• **Text**
We present a case of transient corneal edema after cataract surgery, confined to the LASIK flap. This would confirm, in vivo, the different hydraulic behaviour of the LASIK flap compared with the stromal bed and the rest of the cornea.
A 58-year-old male was referred to our clinic for cataract surgery in his left eye. Seven years before he had had an uneventful femtosecond LASIK surgery to correct a refractive error of –4.00, –0.75 × 90° in his left eye with plano result. He had a nuclear cataract, 2530 endothelial cells/mm2, and the central corneal thickness was 520 μm measured by ultrasonic pachymeter. He had neither signs nor family history of glaucoma. An uneventful phacoemulsification technique was performed, and a monofocal intraocular lens was implanted. The patient was instructed to apply topical antibiotic and steroid drops every 6 hours.

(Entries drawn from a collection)
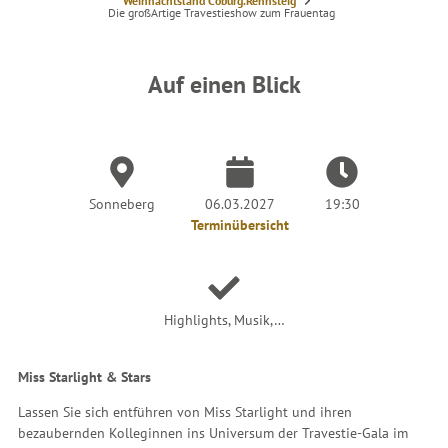
S
Weihnachtsland Coburg.Rennsteig
i
Die großArtige Travestieshow zum Frauentag
e
s
i
n
d
Auf einen Blick
h
i
e
r
:
Sonneberg
06.03.2027
19:30
Terminübersicht
Highlights, Musik,…
Miss Starlight & Stars
Lassen Sie sich entführen von Miss Starlight und ihren
bezaubernden Kolleginnen ins Universum der Travestie-Gala im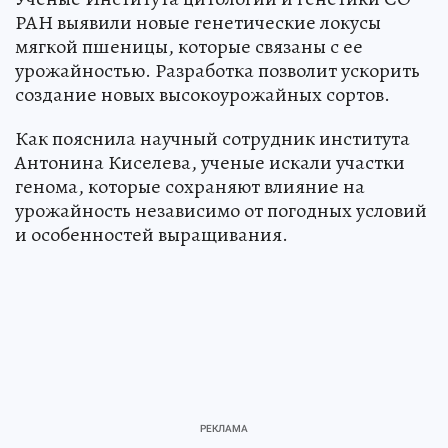
РАН выявили новые генетические локусы
мягкой пшеницы, которые связаны с ее
урожайностью. Разработка позволит ускорить
создание новых высокоурожайных сортов.
Как пояснила научный сотрудник института
Антонина Киселева, ученые искали участки
генома, которые сохраняют влияние на
урожайность независимо от погодных условий
и особенностей выращивания.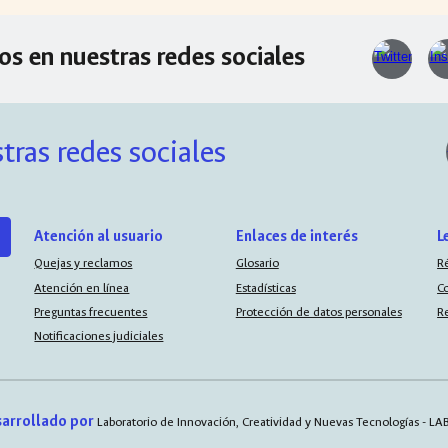
os en nuestras redes sociales
tras redes sociales
Atención al usuario
Enlaces de interés
L
Quejas y reclamos
Glosario
R
Atención en línea
Estadísticas
C
Preguntas frecuentes
Protección de datos personales
R
Notificaciones judiciales
arrollado por
Laboratorio de Innovación, Creatividad y Nuevas Tecnologías - L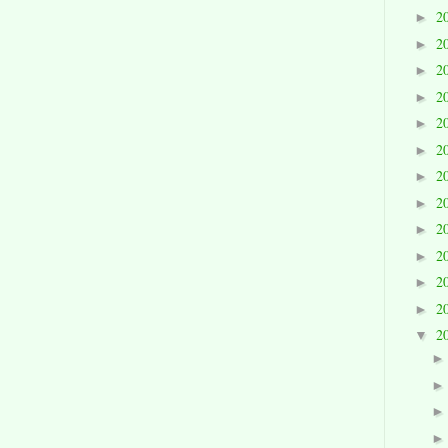
2
►
2
►
2
►
2
►
2
►
2
►
2
►
2
►
2
►
2
►
2
►
2
►
2
▼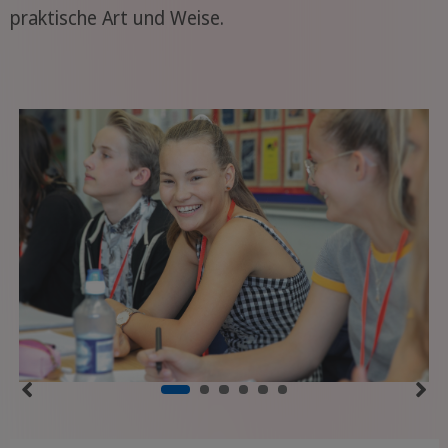
praktische Art und Weise.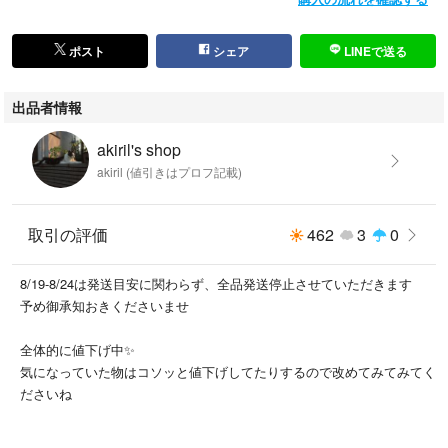
ポスト
シェア
LINEで送る
出品者情報
akiril's shop
akiril (値引きはプロフ記載)
取引の評価
462
3
0
8/19-8/24は発送目安に関わらず、全品発送停止させていただきます
予め御承知おきくださいませ
全体的に値下げ中✨
気になっていた物はコソッと値下げしてたりするので改めてみてみてく
ださいね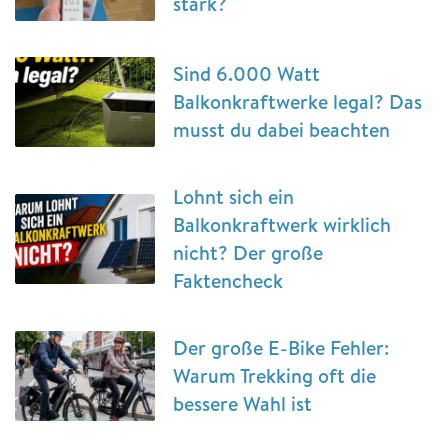
stark?
Sind 6.000 Watt
Balkonkraftwerke legal? Das
musst du dabei beachten
Lohnt sich ein
Balkonkraftwerk wirklich
nicht? Der große
Faktencheck
Der große E-Bike Fehler:
Warum Trekking oft die
bessere Wahl ist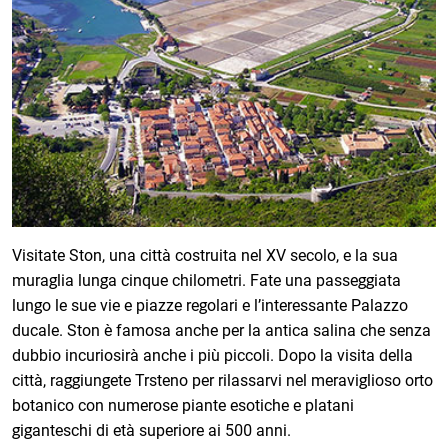
Visitate Ston, una città costruita nel XV secolo, e la sua
muraglia lunga cinque chilometri. Fate una passeggiata
lungo le sue vie e piazze regolari e l’interessante Palazzo
ducale. Ston è famosa anche per la antica salina che senza
dubbio incuriosirà anche i più piccoli. Dopo la visita della
città, raggiungete Trsteno per rilassarvi nel meraviglioso orto
botanico con numerose piante esotiche e platani
giganteschi di età superiore ai 500 anni.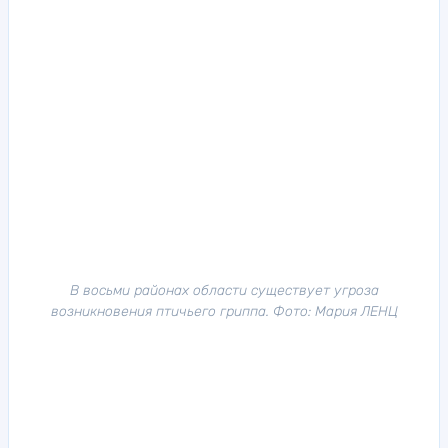
В восьми районах области существует угроза
возникновения птичьего гриппа. Фото: Мария ЛЕНЦ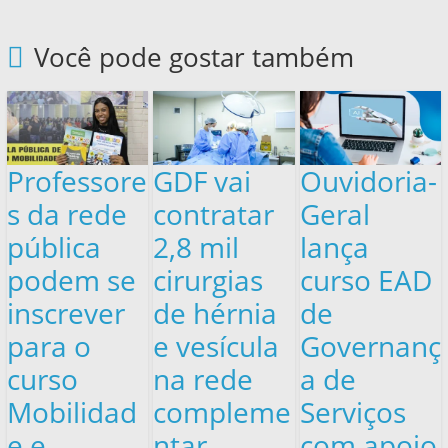
Você pode gostar também
Professore
GDF vai
Ouvidoria-
s da rede
contratar
Geral
pública
2,8 mil
lança
podem se
cirurgias
curso EAD
inscrever
de hérnia
de
para o
e vesícula
Governanç
curso
na rede
a de
Mobilidad
compleme
Serviços
e e
ntar
com apoio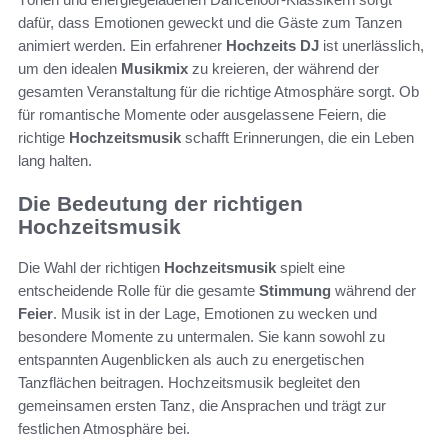
dafür, dass Emotionen geweckt und die Gäste zum Tanzen
animiert werden. Ein erfahrener
Hochzeits DJ
ist unerlässlich,
um den idealen
Musikmix
zu kreieren, der während der
gesamten Veranstaltung für die richtige Atmosphäre sorgt. Ob
für romantische Momente oder ausgelassene Feiern, die
richtige
Hochzeitsmusik
schafft Erinnerungen, die ein Leben
lang halten.
Die Bedeutung der richtigen
Hochzeitsmusik
Die Wahl der richtigen
Hochzeitsmusik
spielt eine
entscheidende Rolle für die gesamte
Stimmung
während der
Feier
. Musik ist in der Lage, Emotionen zu wecken und
besondere Momente zu untermalen. Sie kann sowohl zu
entspannten Augenblicken als auch zu energetischen
Tanzflächen beitragen. Hochzeitsmusik begleitet den
gemeinsamen ersten Tanz, die Ansprachen und trägt zur
festlichen Atmosphäre bei.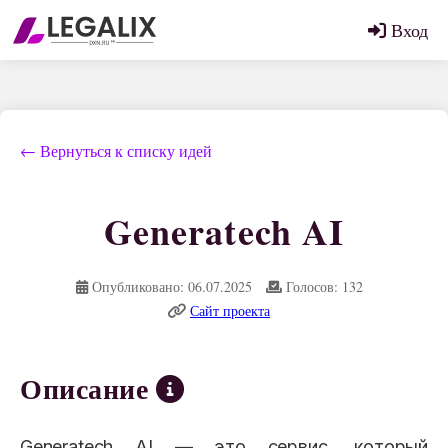
Вход
← Вернуться к списку идей
Generatech AI
Опубликовано: 06.07.2025
Голосов: 132
Сайт проекта
Описание
Generatech AI — это сервис, который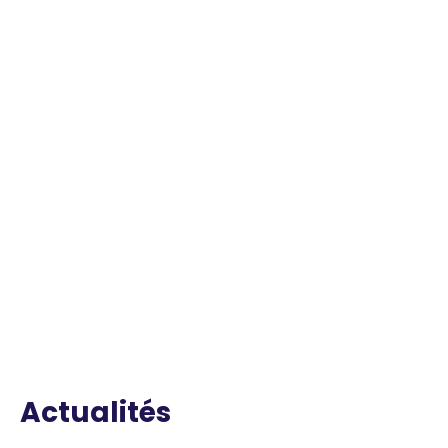
Actualités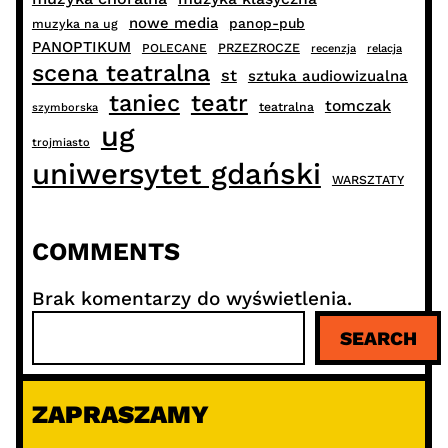
nowe media
panop-pub
muzyka na ug
PANOPTIKUM
PRZEZROCZE
POLECANE
recenzja
relacja
scena teatralna
st
sztuka audiowizualna
taniec
teatr
tomczak
teatralna
szymborska
ug
trojmiasto
uniwersytet gdański
WARSZTATY
COMMENTS
Brak komentarzy do wyświetlenia.
S
SEARCH
z
u
k
ZAPRASZAMY
a
j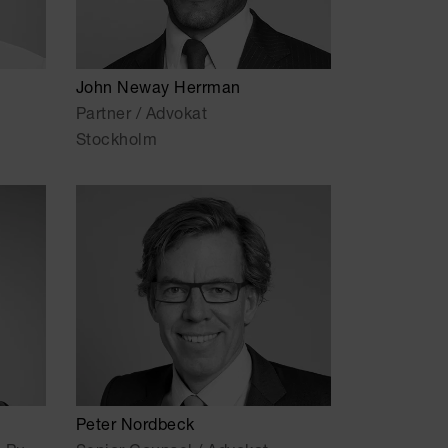
John Neway Herrman
Partner / Advokat
Stockholm
Peter Nordbeck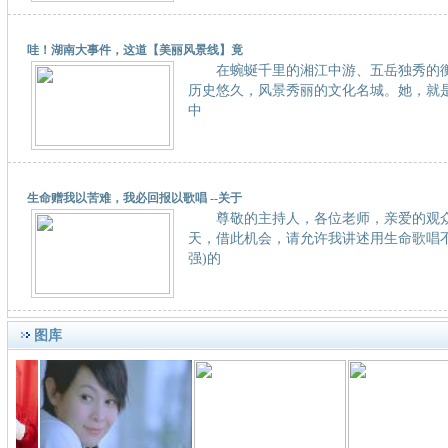
哇！湖南大事件，这道【美丽风景线】竟
在蜿蜒千里的湘江中游、五岳独秀的衡
历史悠久，风景秀丽的文化名城。她，就是被誉
中
生命赠我以苦难，我必回报以歌唱 --关于
尊敬的主持人，各位老师，亲爱的观
天，借此机会，请允许我讲述用生命歌唱不
强)的
图库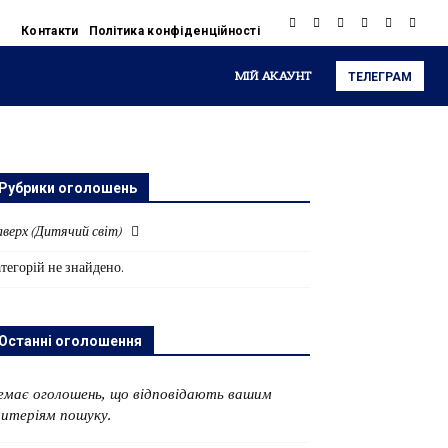
Контакти
Політика конфіденційності
МІЙ АКАУНТ
ТЕЛЕГРАМ
Рубрики оголошень
верх (Дитячий світ)
тегорій не знайдено.
Останні оголошення
емає оголошень, що відповідають вашим
ритеріям пошуку.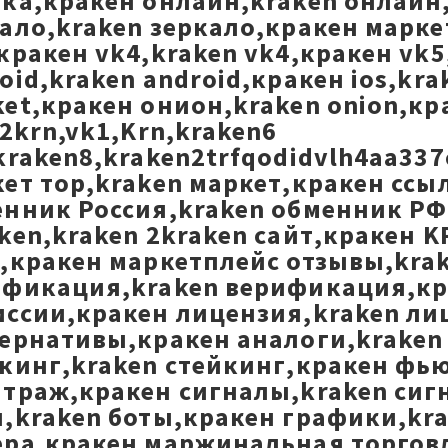
ка,кракен онлайн,kraken онлайн,
ало,kraken зеркало,кракен маркет
кракен vk4,kraken vk4,кракен vk5
oid,kraken android,кракен ios,kra
et,кракен онион,kraken onion,к
,2krn,vk1,Krn,kraken6
kraken8,kraken2trfqodidvlh4aa337
ет тор,kraken маркет,кракен ссы
нник Россия,kraken обменник РФ,
ken,kraken 2kraken сайт,кракен K
,кракен маркетплейс отзывы,krak
фикация,kraken верификация,кра
ссии,кракен лицензия,kraken ли
ернативы,кракен аналоги,kraken
кинг,kraken стейкинг,кракен фь
траж,кракен сигналы,kraken сиг
,kraken боты,кракен графики,kr
ра,кракен маржинальная торговля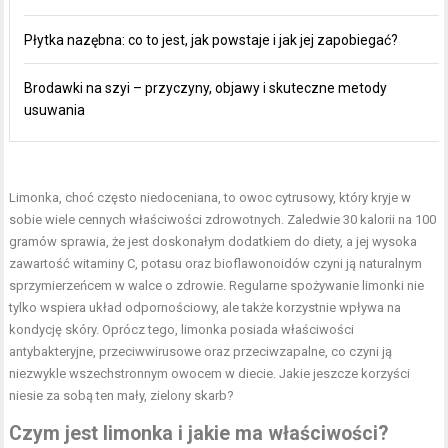
Płytka nazębna: co to jest, jak powstaje i jak jej zapobiegać?
Brodawki na szyi – przyczyny, objawy i skuteczne metody
usuwania
Limonka, choć często niedoceniana, to owoc cytrusowy, który kryje w
sobie wiele cennych właściwości zdrowotnych. Zaledwie 30 kalorii na 100
gramów sprawia, że jest doskonałym dodatkiem do diety, a jej wysoka
zawartość witaminy C, potasu oraz bioflawonoidów czyni ją naturalnym
sprzymierzeńcem w walce o zdrowie. Regularne spożywanie limonki nie
tylko wspiera układ odpornościowy, ale także korzystnie wpływa na
kondycję skóry. Oprócz tego, limonka posiada właściwości
antybakteryjne, przeciwwirusowe oraz przeciwzapalne, co czyni ją
niezwykle wszechstronnym owocem w diecie. Jakie jeszcze korzyści
niesie za sobą ten mały, zielony skarb?
Czym jest limonka i jakie ma właściwości?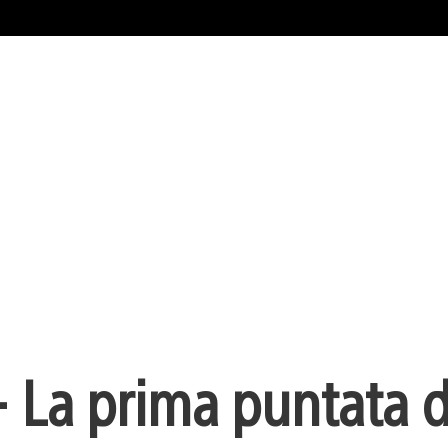
 La prima puntata d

• **Activity**
Reproduce the case report on corneal edema after cataract surgery word for word, in full.

• **Your response**
We present a case of transient corneal edema after cataract surgery, confined to the LASIK flap. This would confirm, in vivo, the different hydraulic behaviour of the LASIK flap compared with the stromal bed and the rest of the cornea.
A 58-year-old male was referred to our clinic for cataract surgery in his left eye. Seven years before he had had an uneventful femtosecond LASIK surgery to correct a refractive error of –4.00, –0.75 × 90° in his left eye with plano result. He had a nuclear cataract, 2530 endothelial cells/mm2, and the central corneal thickness was 520 μm measured by ultrasonic pachymeter. He had neither signs nor family history of glaucoma. An uneventful phacoemulsification technique was performed, and a monofocal intraocular lens was implanted. The patient was instructed to apply topical antibiotic and steroid drops every 6 hours.